Did the three sisters, as cotrustees, unethically gamble with the trust's wealth by maintaining a concentrated investment ownership position only in Epsilonia stock?
In this situation, was it unethical for the cotrustees to keep all the trust's assets invested in a stock that generated such a low dividend that the trust's income beneficiaries barely received any income?
Chapter 14- Exercise 19: You are a licensed CPA who is a member of both the AICPA and the Oregon Society of CPAs. You work in the Tax Compliance Department of a major publicly traded supermarket chain. The company is considering whether to claim a deduction for food donated to various homeless shelters. According to Internal Revenue Code Section 170(b), in the case of a corporation, the total deductions under subsection (a) for any taxable year shall not exceed 10 percent of the taxpayer's taxable income, computed without regard to certain deductions.
Based on your calculations, your employer has already exceeded this limit and cannot claim any deduction for the donated food if it considers the donation to be a charitable contribution. However, this donation earns the company positive news coverage and publicity. As a result, several of your colleagues believe that a full deduction may be claimed under the Tax Code's provisions that allow ordinary and necessary business expenses, such as marketing and advertising, to be claimed.
Your supervisor has asked you to assume that this deduction will save your company $1 million in taxes if it not disallowed by the IRS. You also have been asked to assume that the chance of this item being challenged by the IRS if the company places it on its tax return is 1 in 10, and the probability of the company successfully persuading the IRS about the correctness of its tax position is about 2 in 10. If challenged and your company fails to persuade the IRS that your claimed deduction is allowable, the penalty will be $10 million, on average. Your client is not willing to call attention to this tax position by making any special tax return disclosures.
Are you personally obligated to abide by the AICPA's Statement of Standards for Tax Services, even though you do not work in public practice?
Assume that you are not bound by the AICPA Standards. Would it be a rational economic decision for your client to claim these food donations as fully deductible under the Tax Code's ordinary and necessary rules?

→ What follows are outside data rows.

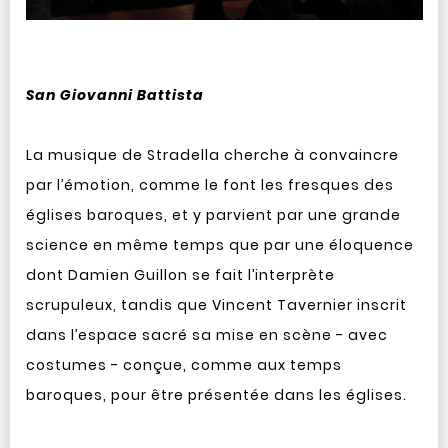
San Giovanni Battista
La musique de Stradella cherche à convaincre
par l’émotion, comme le font les fresques des
églises baroques, et y parvient par une grande
science en même temps que par une éloquence
dont Damien Guillon se fait l’interprète
scrupuleux, tandis que Vincent Tavernier inscrit
dans l’espace sacré sa mise en scène - avec
costumes - conçue, comme aux temps
baroques, pour être présentée dans les églises.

Assume that you are bound by the AICPA Standards. Can you advise your client to claim these food donations as an ordinary and necessary expense?
Could your client claim this deduction if it was willing to make explicit disclosures about this deduction and attach that disclosure to its tax return?
Chapter 14- Exercise 20: Joe Bettalia, a general contractor, has struggled in recent years due to a downturn in the construction market in his region of the country.
During the past two years, Joe has failed to file tax returns. He now has come to your office and asked you to file a tax return for the current year. You have agreed to do so. Joe also made an unusual request. He has asked you to deliberately overstate his income and tax liability on this year's return. When you expressed surprise at his request, he told you that he feels guilty about not having filed with the government in recent years. Also, he told you that his father never has shown him much respect, so he wants to leave a tax return that shows high income around the house, where his father will see it. That way, my Dad will think I'm a success and show me at least some of the respect that I'm owed.
May you intentionally prepare a tax return for Joe that overstates his income and related tax liability?